Dans un communiqué, la préfecture de Haute-Garonne assure mener une action "résolue sur les tentes et campements illicites" à Toulouse. Un réponse directe au maire Jean-Luc Moudenc. L'élu toulousain a signé un arrêté anti-bivouac pour mettre la "pression sur l'Etat".

La préfecture de Haute-Garonne assure que "Toutes les demandes de la mairie de Toulouse pour évacuer les tentes installées illégalement sur l'espace public ont été traitées dans les délais les plus brefs."

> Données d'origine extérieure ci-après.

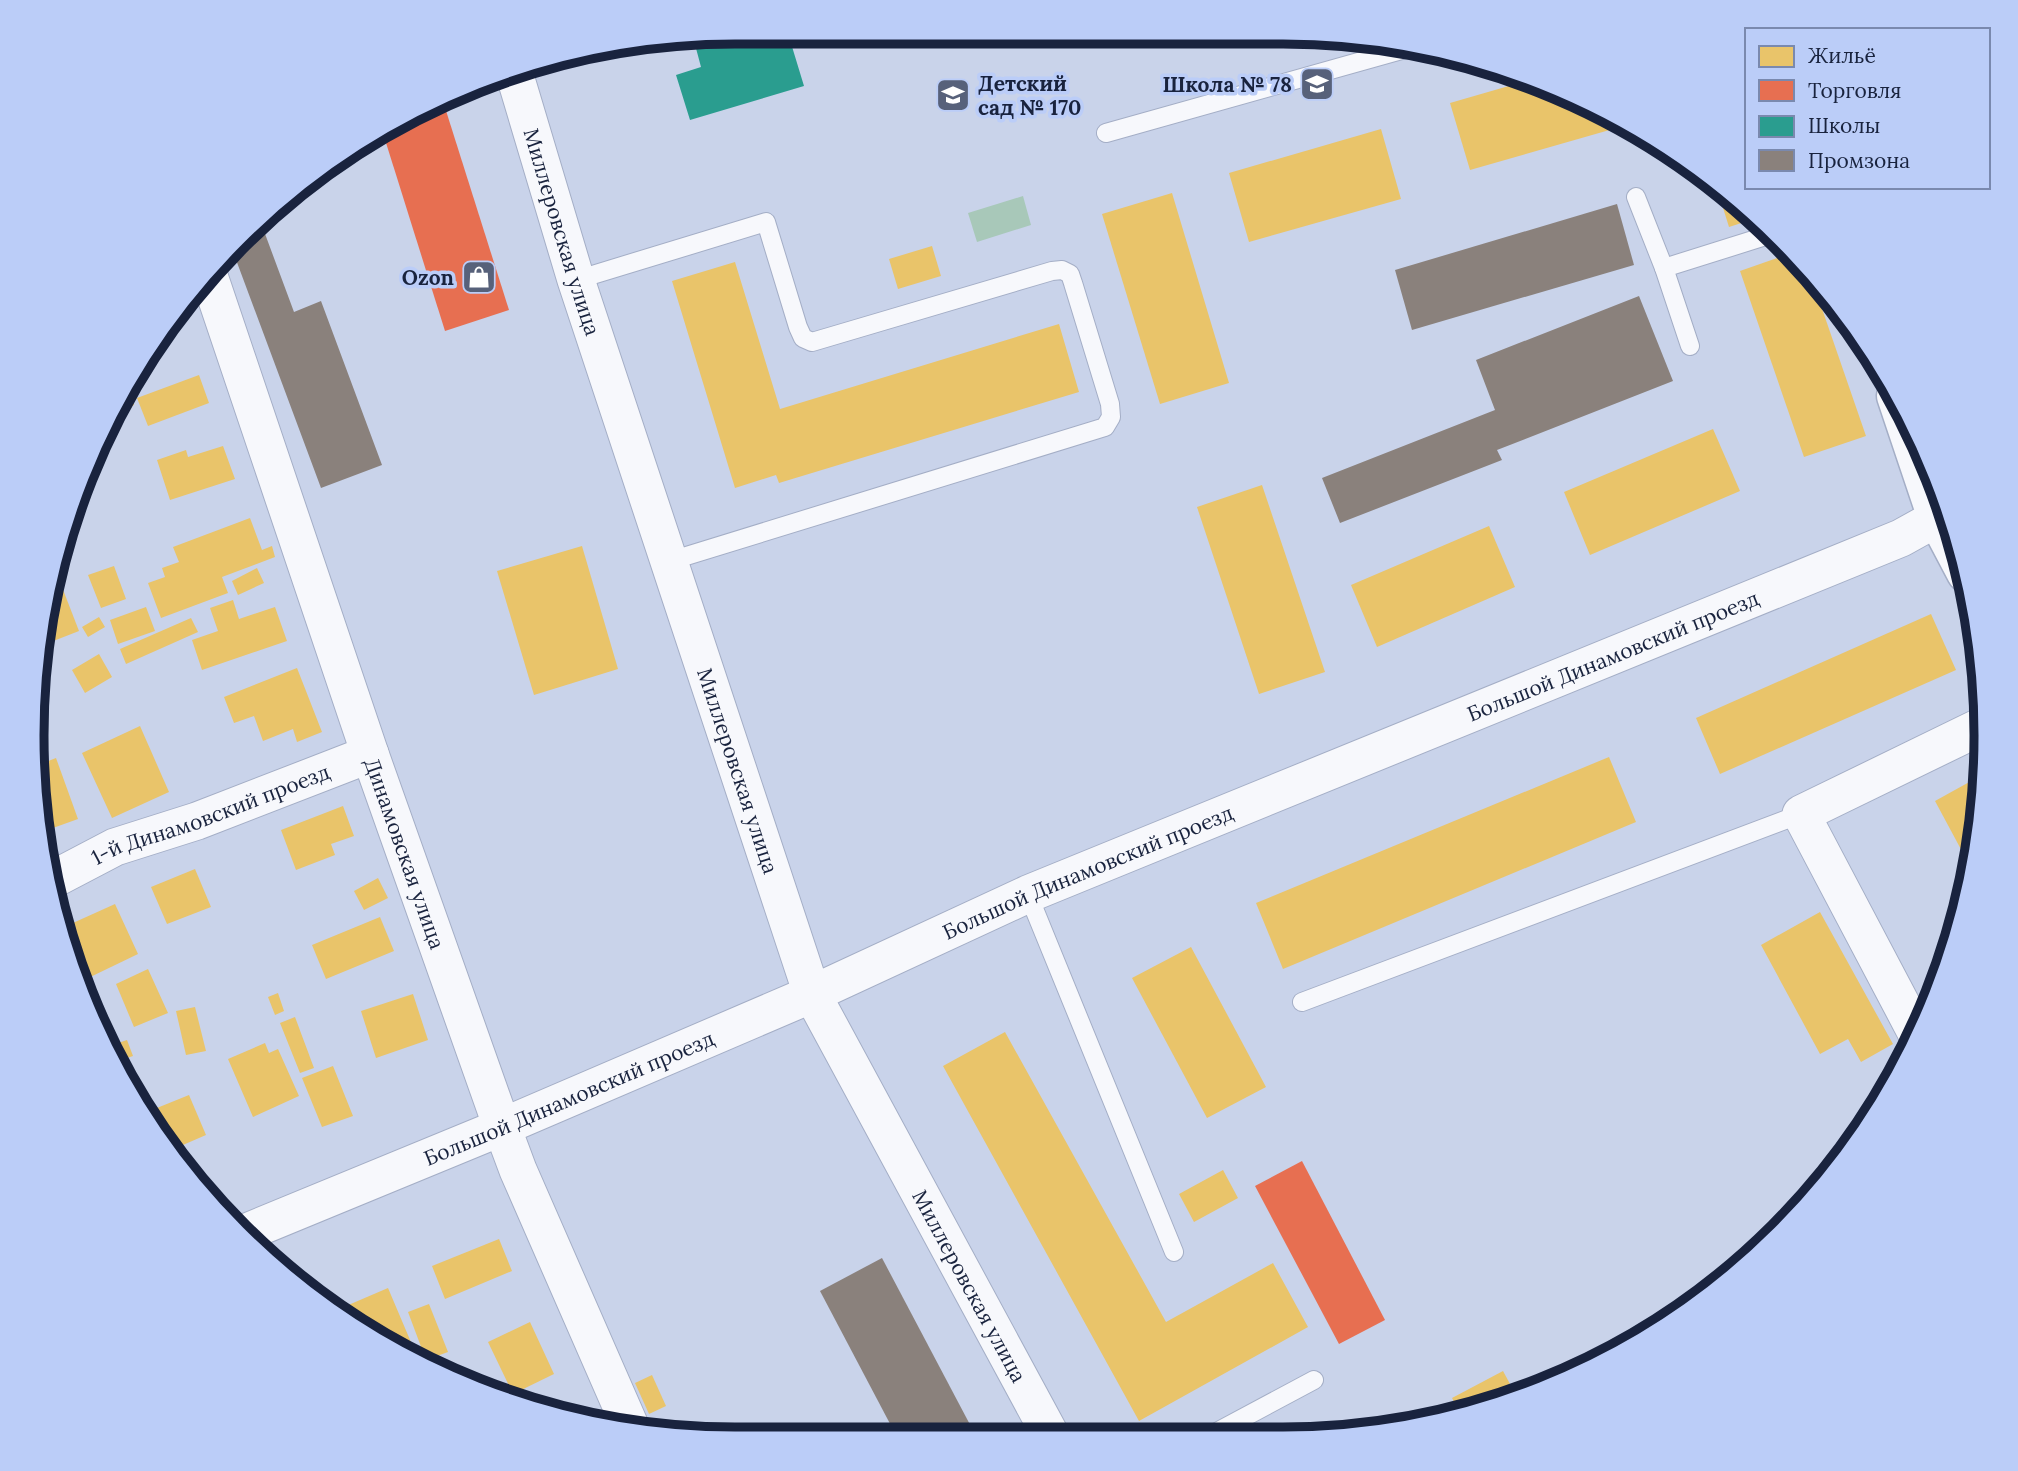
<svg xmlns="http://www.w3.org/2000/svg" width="2018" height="1471" viewBox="0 0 2018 1471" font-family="Lora,serif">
	<rect width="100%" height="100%" fill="#c9d3ea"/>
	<path fill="#a8c8b9" d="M 1023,196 L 1031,225 L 977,242 L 968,213 Z"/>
	<g fill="#e9c46a">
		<path d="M 1533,79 L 1552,85 L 1618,120 L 1620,127 L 1470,170 L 1450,103 Z"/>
		<path d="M 1381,129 L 1401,199 L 1249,242 L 1229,173 Z"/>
		<path d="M 1715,182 L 1747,206 L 1757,218 L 1729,227 Z"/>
		<path d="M 1172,193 L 1229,383 L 1160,404 L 1102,214 Z"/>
		<path d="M 932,246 L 941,276 L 898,289 L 889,259 Z"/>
		<path d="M 1791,253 L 1810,274 L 1866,436 L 1804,457 L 1740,271 Z"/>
		<path d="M 735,262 L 780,409 L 1059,324 L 1079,392 L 779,483 L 776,475 L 735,488 L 672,281 Z"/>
		<path d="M 199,375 L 209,403 L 148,426 L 137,398 Z"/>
		<path d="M 127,390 L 134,405 L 118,413 L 115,408 Z"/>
		<path d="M 1713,429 L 1740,491 L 1590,555 L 1564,492 Z"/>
		<path d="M 223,446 L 235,479 L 170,500 L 157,460 L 186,450 L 188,457 Z"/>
		<path d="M 1262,485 L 1325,672 L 1259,694 L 1197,507 Z"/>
		<path d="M 250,518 L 262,550 L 272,546 L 275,557 L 222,577 L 228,593 L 161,618 L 148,583 L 165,577 L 162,568 L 179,562 L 173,547 Z"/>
		<path d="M 1489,526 L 1515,587 L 1377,647 L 1351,585 Z"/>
		<path d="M 582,546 L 618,669 L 534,695 L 497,571 Z"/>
		<path d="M 114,566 L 126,599 L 101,608 L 88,575 Z"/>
		<path d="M 257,568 L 264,583 L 238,595 L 232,581 Z"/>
		<path d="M 55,569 L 79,631 L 38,647 L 38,643 Z"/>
		<path d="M 233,600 L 239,619 L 275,607 L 287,641 L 202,670 L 192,640 L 218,631 L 210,608 Z"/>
		<path d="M 146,607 L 155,631 L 118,644 L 110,620 Z"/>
		<path d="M 1931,614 L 1956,670 L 1720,774 L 1696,718 Z"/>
		<path d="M 99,617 L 105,627 L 88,637 L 82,627 Z"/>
		<path d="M 191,618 L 198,632 L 126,664 L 120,649 Z"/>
		<path d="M 99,654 L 112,677 L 85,693 L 72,670 Z"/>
		<path d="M 297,668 L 322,732 L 297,742 L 293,729 L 263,741 L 254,716 L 234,723 L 224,697 Z"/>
		<path d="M 140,726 L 169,792 L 112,818 L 82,753 Z"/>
		<path d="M 1609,757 L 1636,822 L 1283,969 L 1256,903 Z"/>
		<path d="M 56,758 L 78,819 L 39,833 L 38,765 Z"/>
		<path d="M 1982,775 L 1981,827 L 1971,868 L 1935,801 Z"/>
		<path d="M 343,806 L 354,836 L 331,844 L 335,855 L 296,870 L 281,830 Z"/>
		<path d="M 195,869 L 211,907 L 167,924 L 151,887 Z"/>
		<path d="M 378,878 L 388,898 L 364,910 L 354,891 Z"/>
		<path d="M 115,904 L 138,954 L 82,981 L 74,963 L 64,927 Z"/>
		<path d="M 1820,912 L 1893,1044 L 1861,1062 L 1848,1039 L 1820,1054 L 1761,945 Z"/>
		<path d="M 380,917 L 394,951 L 326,979 L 312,945 Z"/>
		<path d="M 1191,947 L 1266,1087 L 1207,1118 L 1132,978 Z"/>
		<path d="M 148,969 L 168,1013 L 134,1027 L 116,984 Z"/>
		<path d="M 278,993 L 284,1011 L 275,1015 L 268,997 Z"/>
		<path d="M 413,994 L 428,1040 L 376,1058 L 361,1011 Z"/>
		<path d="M 195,1007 L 206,1051 L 186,1055 L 176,1011 Z"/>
		<path d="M 295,1017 L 314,1068 L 300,1073 L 280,1023 Z"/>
		<path d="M 1005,1032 L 1166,1322 L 1273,1263 L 1308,1327 L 1139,1421 L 943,1066 Z"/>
		<path d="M 127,1040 L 133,1056 L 118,1061 L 109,1046 Z"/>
		<path d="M 265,1043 L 269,1053 L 278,1049 L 299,1096 L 253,1117 L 228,1059 Z"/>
		<path d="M 333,1066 L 353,1116 L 322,1127 L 302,1078 Z"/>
		<path d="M 189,1095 L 206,1135 L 169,1151 L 147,1112 Z"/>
		<path d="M 1223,1170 L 1238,1198 L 1194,1222 L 1179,1194 Z"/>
		<path d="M 499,1239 L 512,1271 L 445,1299 L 432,1266 Z"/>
		<path d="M 388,1288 L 416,1354 L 409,1357 L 389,1345 L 384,1345 L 342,1315 L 339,1309 Z"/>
		<path d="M 429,1304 L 448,1352 L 426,1360 L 408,1312 Z"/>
		<path d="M 530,1322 L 554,1374 L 513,1394 L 488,1342 Z"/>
		<path d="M 1503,1371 L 1516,1395 L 1459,1411 L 1452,1398 Z"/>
		<path d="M 652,1375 L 666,1406 L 649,1414 L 635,1383 Z"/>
		<path d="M 1300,1427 L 1304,1434 L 1287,1434 Z"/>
	</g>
	<g fill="#e76f51">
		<path d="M 442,98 L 509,310 L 445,331 L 382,130 Z"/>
		<path d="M 1302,1161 L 1385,1320 L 1339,1344 L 1255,1186 Z"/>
	</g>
	<g fill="#2a9d8f">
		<path d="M 736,32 L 772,32 L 776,45 L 790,40 L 804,86 L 690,120 L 676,75 L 701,67 L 693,37 Z"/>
		<path d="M 1012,32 L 1052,32 L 1052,33 L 1015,44 Z"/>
	</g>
	<g fill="#8a817c">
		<path d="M 1617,204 L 1634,265 L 1412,330 L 1395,270 Z"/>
		<path d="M 261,223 L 294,312 L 321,301 L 382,465 L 321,488 L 232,249 Z"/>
		<path d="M 1639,296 L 1673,381 L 1497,450 L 1502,460 L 1340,523 L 1322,478 L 1495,410 L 1476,360 Z"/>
		<path d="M 882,1258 L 976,1436 L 897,1437 L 820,1291 Z"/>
	</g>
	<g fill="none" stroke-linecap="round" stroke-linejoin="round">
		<g stroke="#a4aec6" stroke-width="20">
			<g id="lane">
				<path d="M 1106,133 L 1412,47"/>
				<path d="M 1636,197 L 1664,268 L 1690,346"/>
				<path d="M 1664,268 L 1772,234"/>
				<path d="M 576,280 L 766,222 L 798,327 L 803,338 L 812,342 L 1052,271 L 1062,270 L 1070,274 L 1073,283 L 1110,404 L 1111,417 L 1105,427 L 670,561"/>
				<path d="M 1028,894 L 1174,1252"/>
				<path d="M 1302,1002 L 1801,814"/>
				<path d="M 1213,1434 L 1314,1380"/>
			</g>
		</g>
		<g stroke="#a4aec6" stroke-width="39">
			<g id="street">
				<path id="s1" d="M 513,69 L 576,280 L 812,994 L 1051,1436"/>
				<path id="s2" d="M 207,270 L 370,754 L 502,1127 L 518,1170 L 630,1426"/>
				<path id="s3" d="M 52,880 L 115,847 L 197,821 L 370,754"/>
				<path d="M 1917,1034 L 1801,814 L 1984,725"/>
				<path id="s4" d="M 242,1234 L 502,1127 L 812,994 L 1028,894 L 1901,538 L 1937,518"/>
			</g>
		</g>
		<g stroke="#a4aec6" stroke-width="41">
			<path id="secondary" d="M 1896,396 L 1937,518 L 1966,573"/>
		</g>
		<use href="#lane" stroke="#f7f8fc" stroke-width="18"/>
		<use href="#street" stroke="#f7f8fc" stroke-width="37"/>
		<use href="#secondary" stroke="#f7f8fc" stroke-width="38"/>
	</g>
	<defs>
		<g id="school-square" transform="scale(1.75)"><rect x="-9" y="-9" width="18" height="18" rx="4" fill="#57617a" stroke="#bbcdf8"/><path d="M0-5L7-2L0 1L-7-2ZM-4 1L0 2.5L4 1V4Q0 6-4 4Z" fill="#fff"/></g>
		<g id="shop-square" transform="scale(1.75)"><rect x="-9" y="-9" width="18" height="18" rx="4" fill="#57617a" stroke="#bbcdf8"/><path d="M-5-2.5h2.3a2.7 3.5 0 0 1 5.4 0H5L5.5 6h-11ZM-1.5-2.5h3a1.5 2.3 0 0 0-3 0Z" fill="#fff"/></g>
	</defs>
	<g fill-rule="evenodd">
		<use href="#school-square" x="1317" y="84"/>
		<use href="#school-square" x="953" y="95"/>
		<use href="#shop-square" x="479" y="277"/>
	</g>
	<g text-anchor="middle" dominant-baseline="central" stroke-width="7" stroke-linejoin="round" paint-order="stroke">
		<g font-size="21" font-weight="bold" fill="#19233e" stroke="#bbcdf8" text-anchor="end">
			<text x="978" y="83" text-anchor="start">Детский<tspan x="978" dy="24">сад № 170</tspan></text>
			<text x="1292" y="84">Школа № 78</text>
			<text x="454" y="277">Ozon</text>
		</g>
		<g font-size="21" fill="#19233e" stroke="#bbcdf8">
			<text stroke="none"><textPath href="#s1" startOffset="170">Миллеровская улица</textPath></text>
			<text stroke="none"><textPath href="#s4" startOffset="1488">Большой Динамовский проезд</textPath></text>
			<text stroke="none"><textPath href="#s1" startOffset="737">Миллеровская улица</textPath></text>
			<text stroke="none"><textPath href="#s3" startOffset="172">1-й Динамовский проезд</textPath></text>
			<text stroke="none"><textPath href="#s2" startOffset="616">Динамовская улица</textPath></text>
			<text stroke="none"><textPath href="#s4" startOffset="920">Большой Динамовский проезд</textPath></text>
			<text stroke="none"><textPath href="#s4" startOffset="354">Большой Динамовский проезд</textPath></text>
			<text stroke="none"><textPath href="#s1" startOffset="1304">Миллеровская улица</textPath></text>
		</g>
	</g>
	<path d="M0 0H2018V1471H0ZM735 44H1283A691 691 0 0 1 1974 735V736A691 691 0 0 1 1283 1427H735A691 691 0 0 1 44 736V735A691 691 0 0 1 735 44Z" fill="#bbcdf8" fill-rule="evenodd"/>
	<path fill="none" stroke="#19233e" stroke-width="9" d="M735 44H1283A691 691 0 0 1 1974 735V736A691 691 0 0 1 1283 1427H735A691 691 0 0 1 44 736V735A691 691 0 0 1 735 44Z"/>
	<rect x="1745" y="28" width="245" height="161" fill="#bbcdf8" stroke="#7a89ae" stroke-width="2"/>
	<rect x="1759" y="46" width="35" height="21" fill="#e9c46a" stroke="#7a89ae" stroke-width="2"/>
	<text x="1808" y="63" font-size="21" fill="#19233e">Жильё</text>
	<rect x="1759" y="80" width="35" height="21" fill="#e76f51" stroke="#7a89ae" stroke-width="2"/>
	<text x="1808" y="98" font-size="21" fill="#19233e">Торговля</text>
	<rect x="1759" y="116" width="35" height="21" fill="#2a9d8f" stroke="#7a89ae" stroke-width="2"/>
	<text x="1808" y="133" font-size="21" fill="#19233e">Школы</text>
	<rect x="1759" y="150" width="35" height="21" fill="#8a817c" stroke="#7a89ae" stroke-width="2"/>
	<text x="1808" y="168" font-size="21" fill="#19233e">Промзона</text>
</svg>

La préfecture de Haute-Garonne assure que "Toutes les demandes de la mairie de Toulouse pour évacuer les tentes installées illégalement sur l'espace public ont été traitées dans les délais les plus brefs." © PHOTOPQR/LA DEPECHE DU MIDI/MAXPPP
Dans un communiqué de presse, la préfecture de Haute-Garonne assure mener au nom de l'Etat "une action résolue sur sur les tentes et campements illicites" à Toulouse et être "pleinement engagée dans le maintien de l’équilibre entre le nécessaire respect de l’ordre public, de la dignité humaine et des valeurs républicaines."

Une réponse directe faite au maire de Toulouse. Jean-Luc Moudenc a annoncé, jeudi 12 septembre, la signature prochaine d'un arrêté "anti-bivouac" afin de "de créer une pression juridique pour que l'État central prenne ses responsabilités."
 
Les services préfectoraux précisent : "À ce jour et pour l'année en cours, il a été accordé 48 octrois de la force publique par le préfet pour procéder à l'évacuation des personnes installées illégalement, sur la base des décisions de justice. Toutes les demandes de la mairie de Toulouse pour évacuer les tentes installées illégalement sur l'espace public ont été traitées dans les délais les plus brefs. De nombreux campements ont été évacués avec une évaluation et une prise en compte, en lien avec la mairie, des situations de chaque personne."
 
L'Etat assure être "pleinement mobilisé pour exercer ses responsabilités." De quoi renforcer un peu plus la polémique lancée depuis hier par le maire de Toulouse.